Pass the Hat (paper)
Pass the Hat (paper) is an 18.5ft. totem pole made of 10,800 pieces of paper.
I am the thunderbird who is placing a Watchman’s hat upon the head of the bear/human, who is my daughter. As I pass the hat to her, I am giving my knowledge of our culture and lineage. I am telling her where she came from; I am sharing the ways in which we communicate and express ourselves through art. As I give myself to her, she becomes the thunderbird, the watchman, and the bear all at once. She becomes responsible for carrying on the traditions of our family. As she watches over her generation, I watch over her.
Totems sustain and relay cultural narratives and stories of clan lineage, history, and family. The bear and the thunderbird are illustrative symbols of power and domination, but they are also symbols of resistance and responsibility. I am interested in documenting the strength of the enduring symbols of my culture, while at the same time, addressing it’s fragility due to colonial practices of oppression.

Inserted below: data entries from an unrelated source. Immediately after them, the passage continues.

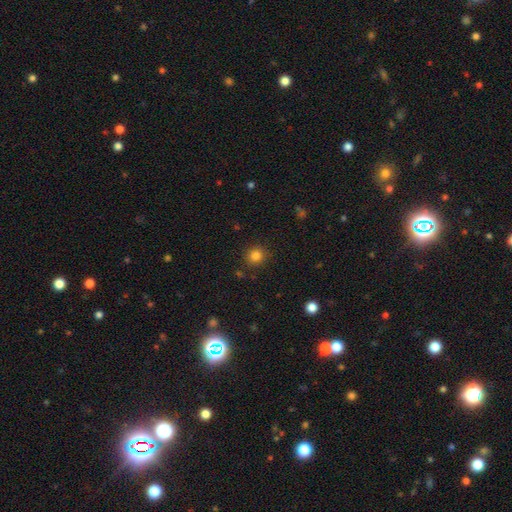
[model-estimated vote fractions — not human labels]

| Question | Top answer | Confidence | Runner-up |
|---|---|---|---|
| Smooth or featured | smooth | 82% | star or artifact (13%) |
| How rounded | round | 90% | in between (10%) |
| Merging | none | 89% | minor disturbance (7%) |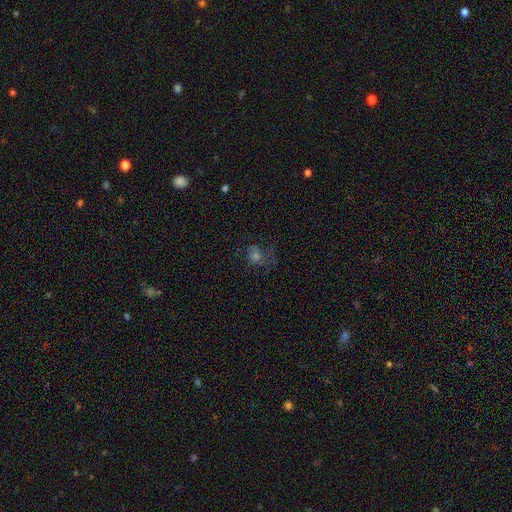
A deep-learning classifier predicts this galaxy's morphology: The model was most divided on "smooth or featured": smooth: 38%, featured or disk: 37%, star or artifact: 25%. Remaining: merging — none (49%).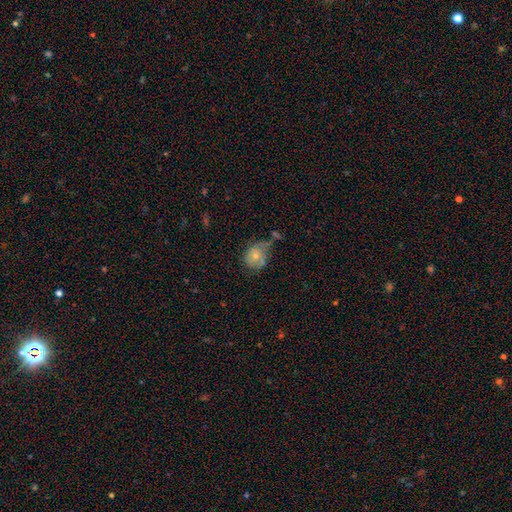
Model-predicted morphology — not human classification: This is likely a smooth galaxy (62%). How rounded: likely round (63%). Merging: marginally none (36%).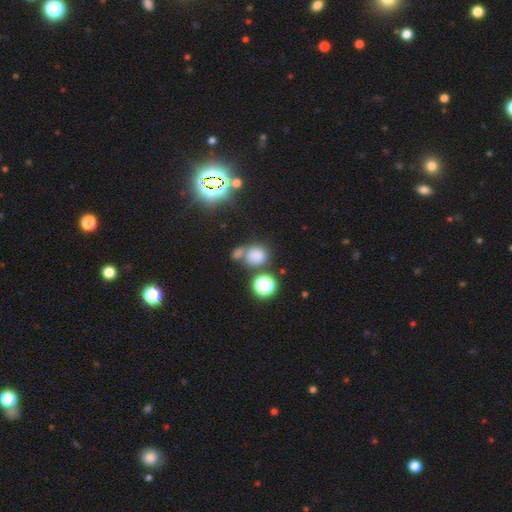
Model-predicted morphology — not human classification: Q: Smooth or featured?
A: smooth (73%); runner-up: star or artifact (19%)
Q: How rounded?
A: round (77%); runner-up: in between (21%)
Q: Merging?
A: none (49%); runner-up: merger (33%)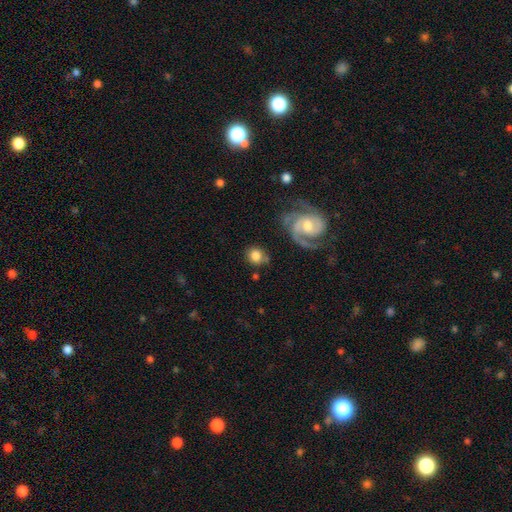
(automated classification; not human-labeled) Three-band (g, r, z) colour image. It shows a smooth galaxy with no disk features (69%) that is round (79%). Merging: none (72%).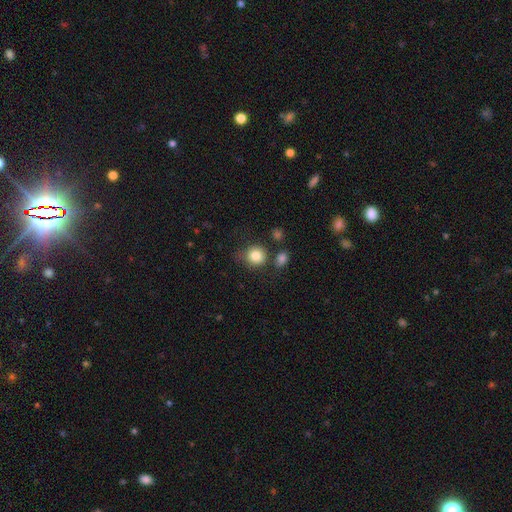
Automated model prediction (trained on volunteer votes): smooth-or-featured: smooth: 84% | star or artifact: 10% | featured or disk: 7%
  how-rounded: round: 84% | in between: 15% | cigar-shaped: 1%
  merging: none: 66% | minor disturbance: 18% | merger: 9% | major disturbance: 6%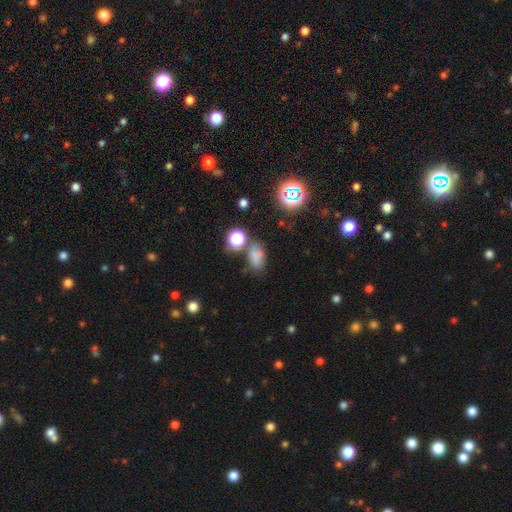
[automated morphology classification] This is likely a smooth galaxy (70%). How rounded: clearly in between (81%). Merging: possibly none (60%).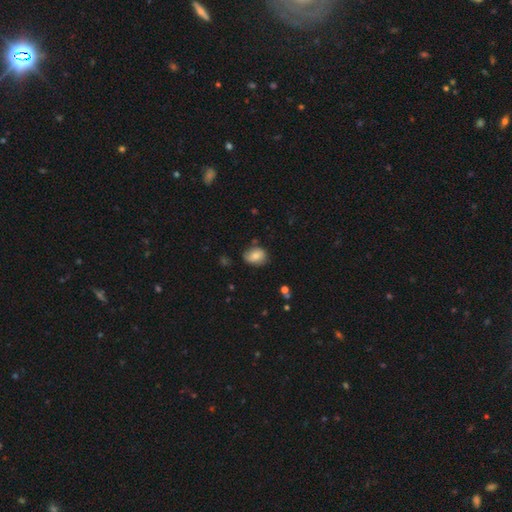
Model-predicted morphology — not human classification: smooth_or_featured: smooth (p=0.78) [alt: featured or disk p=0.13]
how_rounded: in between (p=0.62) [alt: round p=0.37]
merging: none (p=0.72) [alt: minor disturbance p=0.21]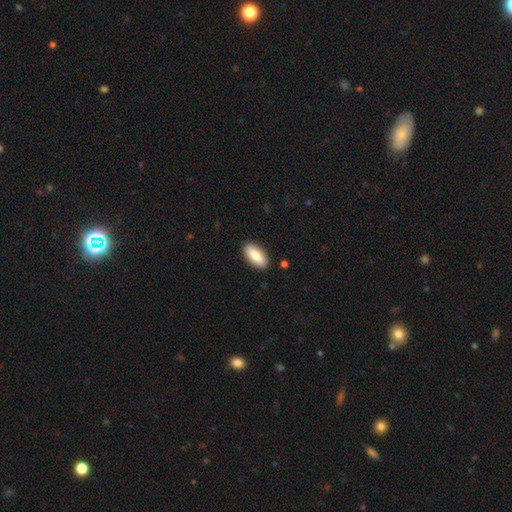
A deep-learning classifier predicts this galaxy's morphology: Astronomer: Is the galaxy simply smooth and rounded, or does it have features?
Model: smooth — 82%.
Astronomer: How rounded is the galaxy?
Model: in between — 88%.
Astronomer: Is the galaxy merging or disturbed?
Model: none — 89%.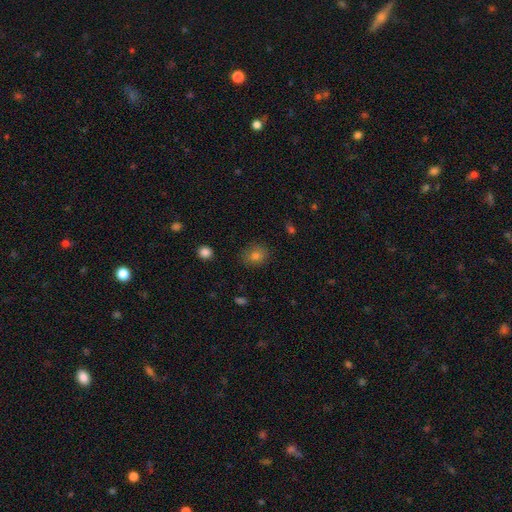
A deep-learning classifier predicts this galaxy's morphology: Q: Smooth or featured?
A: smooth (79%); runner-up: star or artifact (12%)
Q: How rounded?
A: round (61%); runner-up: in between (38%)
Q: Merging?
A: none (84%); runner-up: minor disturbance (12%)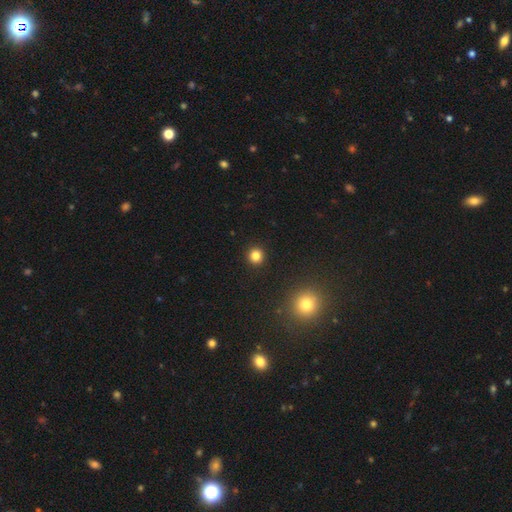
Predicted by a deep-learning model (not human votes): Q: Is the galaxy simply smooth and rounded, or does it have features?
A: smooth — 82%.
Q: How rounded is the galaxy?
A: round — 93%.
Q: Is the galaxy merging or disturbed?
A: none — 93%.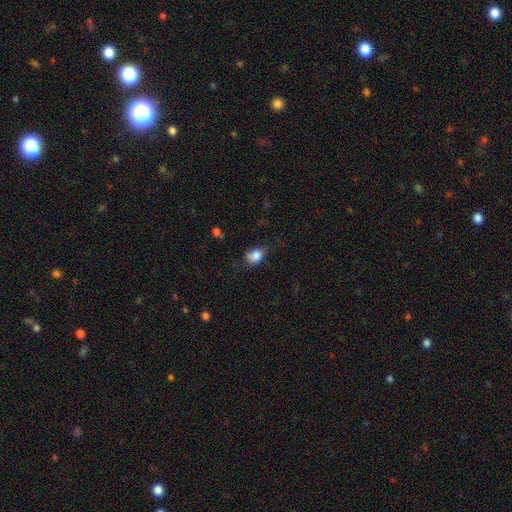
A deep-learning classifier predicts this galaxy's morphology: Smooth or featured? Predicted: smooth (p=0.83). How rounded? Predicted: in between (p=0.60). Merging? Predicted: none (p=0.52).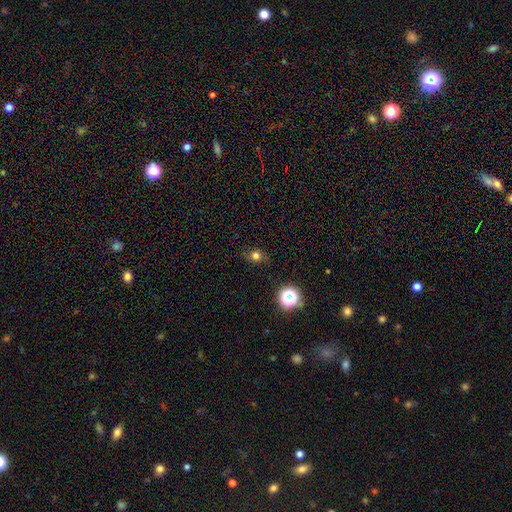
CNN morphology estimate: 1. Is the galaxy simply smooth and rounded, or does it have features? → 72% smooth, 19% star or artifact, 9% featured or disk.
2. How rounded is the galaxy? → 77% round, 22% in between, 2% cigar-shaped.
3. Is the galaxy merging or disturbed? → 78% none, 15% minor disturbance, 5% major disturbance, 2% merger.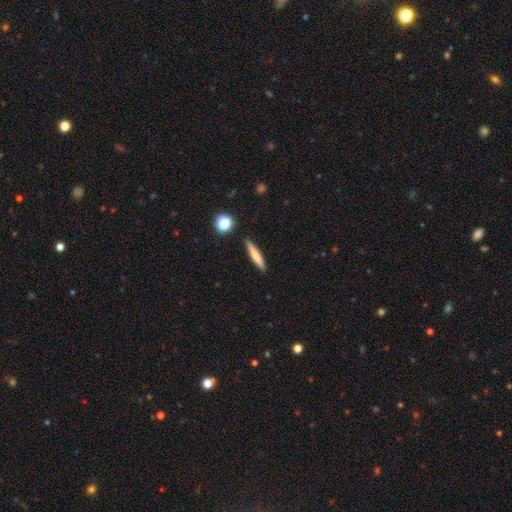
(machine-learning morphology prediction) The model was most divided on "smooth or featured": smooth: 70%, featured or disk: 22%, star or artifact: 8%. More confident: how rounded — cigar-shaped (90%); merging — none (89%).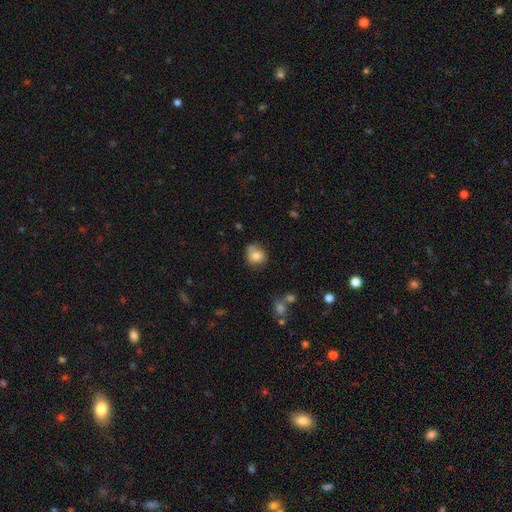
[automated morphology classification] smooth-or-featured: smooth: 78% | featured or disk: 12% | star or artifact: 10%
  how-rounded: round: 76% | in between: 23% | cigar-shaped: 1%
  merging: none: 60% | minor disturbance: 21% | merger: 15% | major disturbance: 5%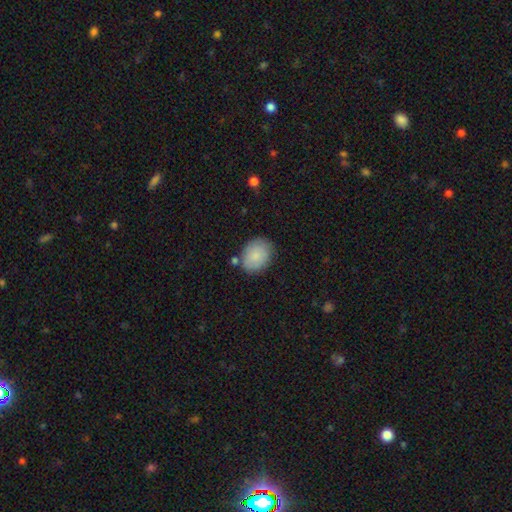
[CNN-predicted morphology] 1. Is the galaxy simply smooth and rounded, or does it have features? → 86% smooth, 8% featured or disk, 6% star or artifact.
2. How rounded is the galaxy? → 61% in between, 38% round, 1% cigar-shaped.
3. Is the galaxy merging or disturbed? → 73% none, 17% minor disturbance, 6% merger, 4% major disturbance.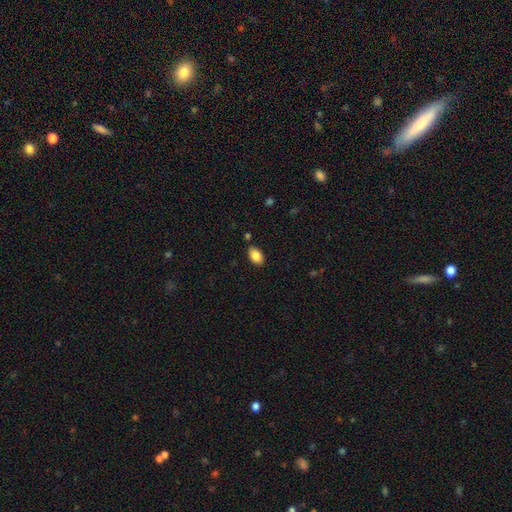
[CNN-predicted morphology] This is clearly a smooth galaxy (86%). How rounded: clearly in between (90%). Merging: clearly none (85%).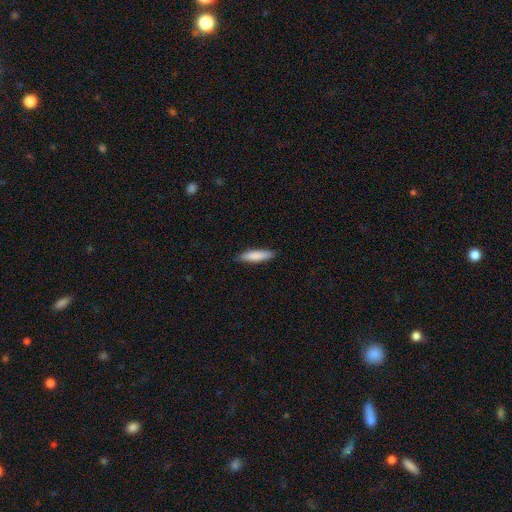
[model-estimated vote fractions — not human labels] Q: Smooth or featured?
A: smooth (84%); runner-up: featured or disk (11%)
Q: How rounded?
A: cigar-shaped (75%); runner-up: in between (24%)
Q: Merging?
A: none (87%); runner-up: minor disturbance (10%)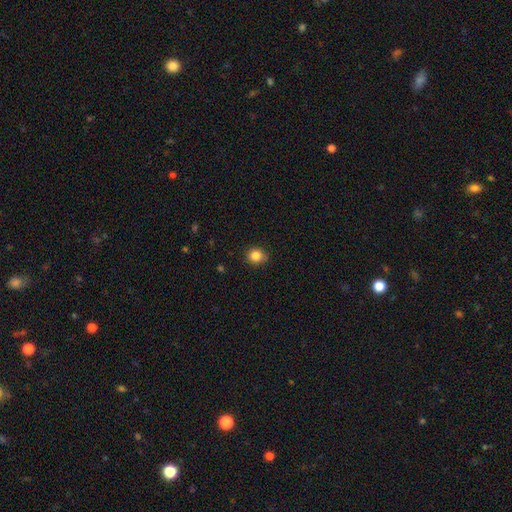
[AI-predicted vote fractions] Overall: smooth (85%). How rounded: round (80%). Merging: none (86%).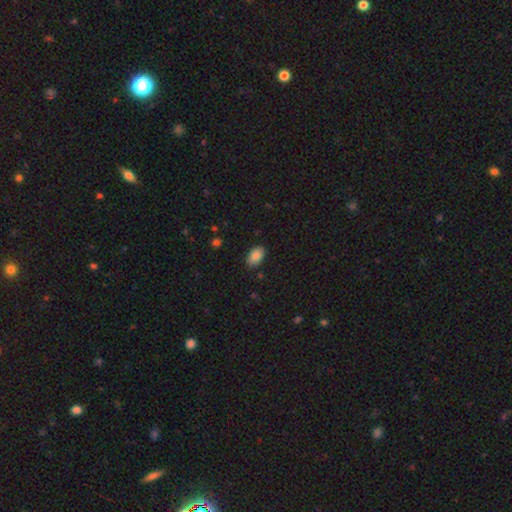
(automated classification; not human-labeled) This appears to be a smooth galaxy with no disk features (84%) that is in between round and cigar-shaped (92%). Merging: none (86%).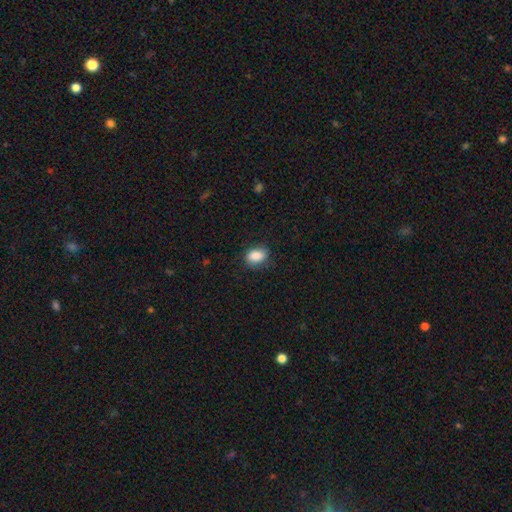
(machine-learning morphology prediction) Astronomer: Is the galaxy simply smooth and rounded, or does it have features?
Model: smooth — 86%.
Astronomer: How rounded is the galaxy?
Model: in between — 77%.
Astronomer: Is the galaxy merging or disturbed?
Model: none — 76%.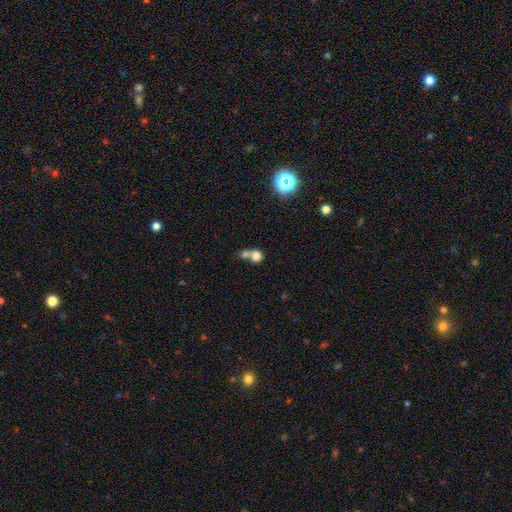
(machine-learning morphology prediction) smooth-or-featured: smooth: 76% | featured or disk: 12% | star or artifact: 12%
  how-rounded: round: 76% | in between: 23% | cigar-shaped: 1%
  merging: merger: 62% | none: 27% | minor disturbance: 6% | major disturbance: 5%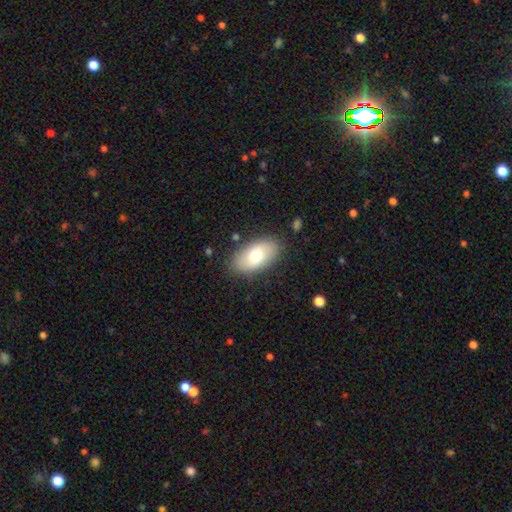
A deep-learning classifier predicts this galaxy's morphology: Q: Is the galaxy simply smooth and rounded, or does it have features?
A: smooth — 73%.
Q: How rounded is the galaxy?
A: in between — 94%.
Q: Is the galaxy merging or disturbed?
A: none — 83%.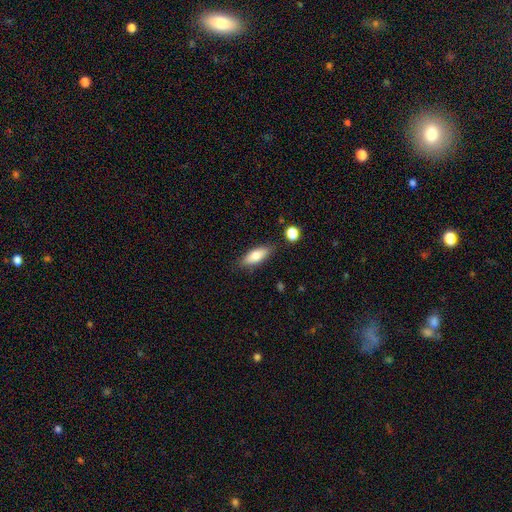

Pass the Hat (paper) reconstitutes traditional totem pole construction through contemporary industrial processes. It does the same with industrial and digital processes themselves by transposing the subordinate position of culture to technology. In this way it encompasses and addresses changing practices and points to the interpenetration of industry and culture, imagination and reason.
Pass the Hat (paper) communicates the ephemeral and lasting nature of ideology, narrative, and the variations method and form can both take and give to ritual and story.